Oberseminar WiSe 25/26
Die Vorträge finden jeweils donnerstags um 16:45 Uhr im Raum WSC-N-U-3.05 (im Mathematikgebäude ) statt.
Der Tee findet ab 16:15 in Raum O-3.46 statt.
Alle Interessenten sind herzlich eingeladen!
The seminar takes place on Thursday, starting at 4:45pm. The duration of each talk is about 60 minutes. Before the talk, at 4:15pm, there is tea in room O-3.46.
Everybody who’s interested is welcome to join.

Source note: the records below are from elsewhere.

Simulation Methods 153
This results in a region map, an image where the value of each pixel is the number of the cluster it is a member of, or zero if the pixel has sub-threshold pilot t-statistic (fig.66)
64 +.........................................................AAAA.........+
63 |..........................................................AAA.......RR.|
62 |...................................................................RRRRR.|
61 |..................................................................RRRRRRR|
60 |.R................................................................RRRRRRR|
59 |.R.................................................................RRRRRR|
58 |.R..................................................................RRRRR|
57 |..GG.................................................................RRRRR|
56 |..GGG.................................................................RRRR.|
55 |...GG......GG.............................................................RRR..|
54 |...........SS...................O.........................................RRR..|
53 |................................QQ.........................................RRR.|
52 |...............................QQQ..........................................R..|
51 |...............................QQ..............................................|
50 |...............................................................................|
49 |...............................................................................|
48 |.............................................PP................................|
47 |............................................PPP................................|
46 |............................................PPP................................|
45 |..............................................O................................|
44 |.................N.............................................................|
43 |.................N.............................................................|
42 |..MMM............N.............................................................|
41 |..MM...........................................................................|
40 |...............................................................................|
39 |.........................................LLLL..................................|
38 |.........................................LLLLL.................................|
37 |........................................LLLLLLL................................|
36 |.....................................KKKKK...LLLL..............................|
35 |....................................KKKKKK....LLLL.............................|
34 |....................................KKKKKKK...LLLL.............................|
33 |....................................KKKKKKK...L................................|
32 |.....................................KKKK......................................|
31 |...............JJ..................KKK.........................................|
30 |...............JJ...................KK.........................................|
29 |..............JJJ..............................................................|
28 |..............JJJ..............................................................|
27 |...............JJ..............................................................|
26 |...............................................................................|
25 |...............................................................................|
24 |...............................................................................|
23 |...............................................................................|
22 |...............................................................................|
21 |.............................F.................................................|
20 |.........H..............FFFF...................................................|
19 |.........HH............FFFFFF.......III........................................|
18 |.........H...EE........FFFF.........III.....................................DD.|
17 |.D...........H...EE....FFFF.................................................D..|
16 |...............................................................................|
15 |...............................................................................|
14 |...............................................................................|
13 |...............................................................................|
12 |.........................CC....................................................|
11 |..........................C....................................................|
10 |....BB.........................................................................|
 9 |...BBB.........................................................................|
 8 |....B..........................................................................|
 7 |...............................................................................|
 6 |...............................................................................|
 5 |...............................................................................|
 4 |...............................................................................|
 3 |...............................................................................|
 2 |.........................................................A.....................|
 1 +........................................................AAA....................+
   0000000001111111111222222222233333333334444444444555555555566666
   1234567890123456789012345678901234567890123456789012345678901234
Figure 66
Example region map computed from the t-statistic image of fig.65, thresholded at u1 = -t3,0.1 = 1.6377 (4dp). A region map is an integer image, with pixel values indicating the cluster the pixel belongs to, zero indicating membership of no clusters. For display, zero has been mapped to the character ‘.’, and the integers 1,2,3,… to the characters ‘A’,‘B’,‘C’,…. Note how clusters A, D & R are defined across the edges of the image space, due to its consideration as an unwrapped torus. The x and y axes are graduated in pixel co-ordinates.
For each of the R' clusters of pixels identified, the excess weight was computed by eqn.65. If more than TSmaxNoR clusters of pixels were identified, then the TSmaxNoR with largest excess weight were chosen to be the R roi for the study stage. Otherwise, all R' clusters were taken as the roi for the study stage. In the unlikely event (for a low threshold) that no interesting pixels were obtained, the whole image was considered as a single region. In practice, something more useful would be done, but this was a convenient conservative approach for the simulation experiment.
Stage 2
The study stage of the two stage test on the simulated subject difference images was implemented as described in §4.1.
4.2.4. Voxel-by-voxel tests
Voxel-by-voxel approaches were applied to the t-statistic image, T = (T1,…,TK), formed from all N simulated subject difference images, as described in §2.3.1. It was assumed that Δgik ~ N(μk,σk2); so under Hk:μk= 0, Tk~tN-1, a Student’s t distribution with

Directions from the train station.
| 16.10.2025 | Jaya Iyer (Chennai) | Period index questions for hyperelliptic curves |
| 23.10.2025 | Job Kuit (Paderborn) | On norms on Harish-Chandra modules |
| 13.11.2025 | Yu LUO (Univ. of Wisconsin-Madison) | A new proof of the arithmetic Siegel—Weil formula |
| 20.11.2025 | Enya Hsiao (MPI – MIS) | BAA-branes from Higher Teichmüller Theory |
| 27.11.2025 | Karin Baur (Univ. Bochum) | t.b.a. |
| 04.12.2025 | Matilde Maccan (Bochum) | t.b.a. |
| 11.12.2025 | Rin Ray (Münster) | t.b.a. |
| 18.12.2025 | Christian Maire, (Univ. Marie et Louis Pasteur) | t.b.a. |
| 08.01.2026 | Louis Dailly (Toulouse) | t.b.a. |
| 15.01.2026 | Christian Dahlhausen (Heidelberg) | t.b.a. |
| 22.01.2026 | Timo Richarz (TU Darmstadt) | t.b.a. |
| 29.01.2026 | Mihai Pavel (Bukarest) | Projectivity of moduli spaces of sheaves without GIT |
| 05.02.2026 | Britta Späth (Wuppertal) | t.b.a. |
Abstracts
Jaya Iyer: Period index questions for hyperelliptic curves
We will discuss period-index question for Brauer group of fields. In particular we will consider function fields of hyperelliptic curves over number fields. We show that period equals index for 2-torsion Brauer elements under, local triviality conditions.
Job Kuit: On norms on Harish-Chandra modules
A Harish-Chandra module is the algebraic “skeleton” of an irreducible continuous representation of a real reductive group. For a given Harish-Chandra module there are typically many continuous representations that correspond to it. In this talk we will explore to what extend continuous representations (in particular on Banach spaces) with the same Harish-Chandra module may differ from each other, and discuss some relations to automorphic forms. (This is joint work with Joseph Bernstein, Pritam Ganguly, Bernhard Krötz and Eitan Sayag.)
Yu Luo: A new proof of the arithmetic Siegel—Weil formula
The arithmetic Siegel-Weil formula establishes a profound connection between intersection numbers in Shimura varieties and the Fourier coefficients of central derivatives of Eisenstein series. This result was proven by C. Li and W. Zhang in 2021 using local methods. In this talk, I will present a new proof of the formula that uses the local-global compatibility and the modularity of generating series of special divisors.
Enya Hsiao: BAA-branes from Higher Teichmüller Theory
In recent years, a general Cayley correspondence has been proposed by Bradlow et al. motivated by higher Teichmüller theory. To each magical sl2-triple, they constructed an open, closed and injective map called the Cayley map between Higgs bundle moduli spaces, whose image is a union of higher Teichmüller components. In this talk, I will explain how we used the notion of Gaiotto’s Lagrangian from derived symplectic geometry to extend Cayley map to a morphism of BAA-branes on the level of Higgs stacks, and our conjecture of their BBB-brane duals. This is joint work with Eric Chen and Mengxue Yang.